## Instructions to follow
Start at the line with "hfov_deg: 34.2" in the records below, stop at the line with "focal_mm: 26", and return every line in that span exactly, the two end lines included.

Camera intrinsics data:

********

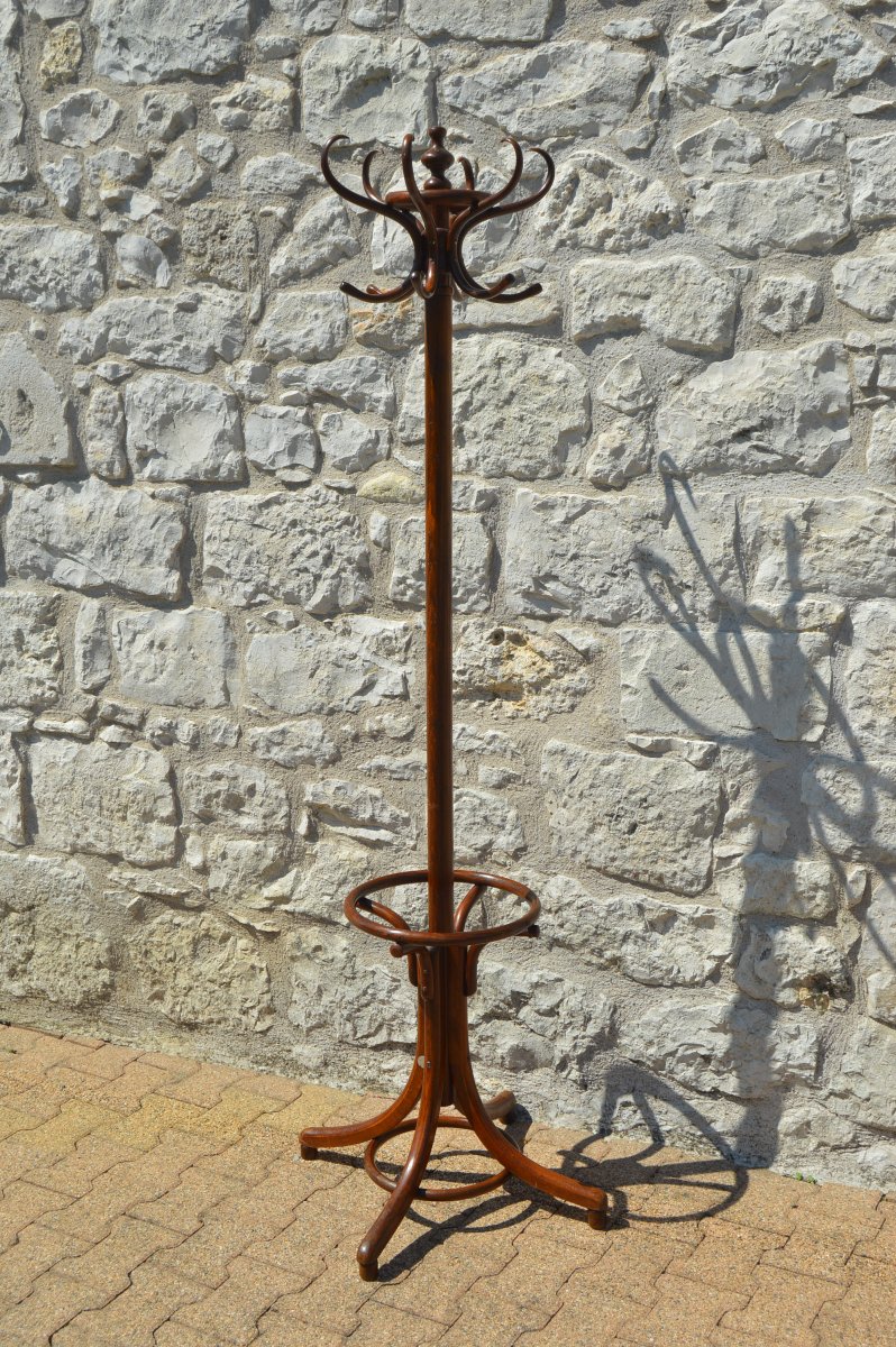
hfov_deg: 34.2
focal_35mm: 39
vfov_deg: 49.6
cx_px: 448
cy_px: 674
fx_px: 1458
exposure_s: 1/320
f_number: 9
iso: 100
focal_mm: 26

********

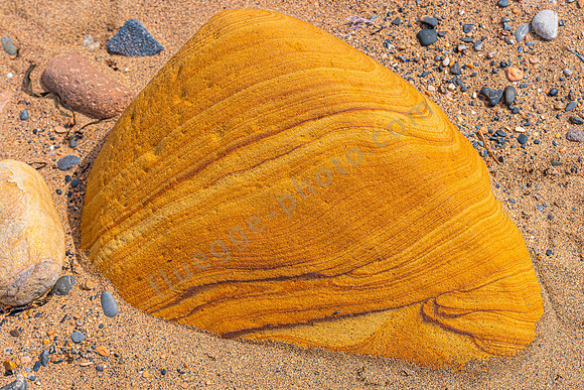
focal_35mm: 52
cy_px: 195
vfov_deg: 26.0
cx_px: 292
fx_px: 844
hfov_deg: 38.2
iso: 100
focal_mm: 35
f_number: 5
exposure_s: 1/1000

********

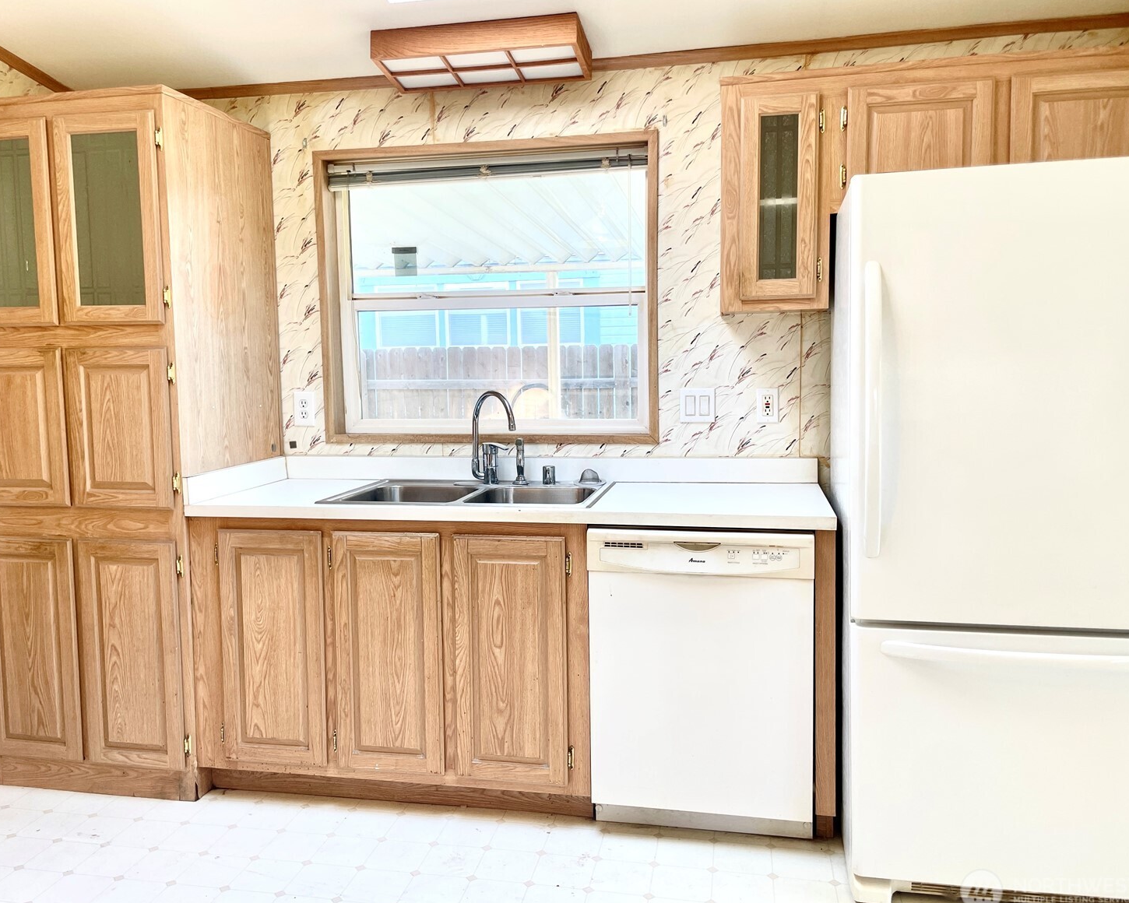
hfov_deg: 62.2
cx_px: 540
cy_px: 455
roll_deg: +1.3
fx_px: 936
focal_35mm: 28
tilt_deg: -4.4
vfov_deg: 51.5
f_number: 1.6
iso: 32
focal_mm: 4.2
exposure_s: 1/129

********

## The answer
hfov_deg: 34.2
focal_35mm: 39
vfov_deg: 49.6
cx_px: 448
cy_px: 674
fx_px: 1458
exposure_s: 1/320
f_number: 9
iso: 100
focal_mm: 26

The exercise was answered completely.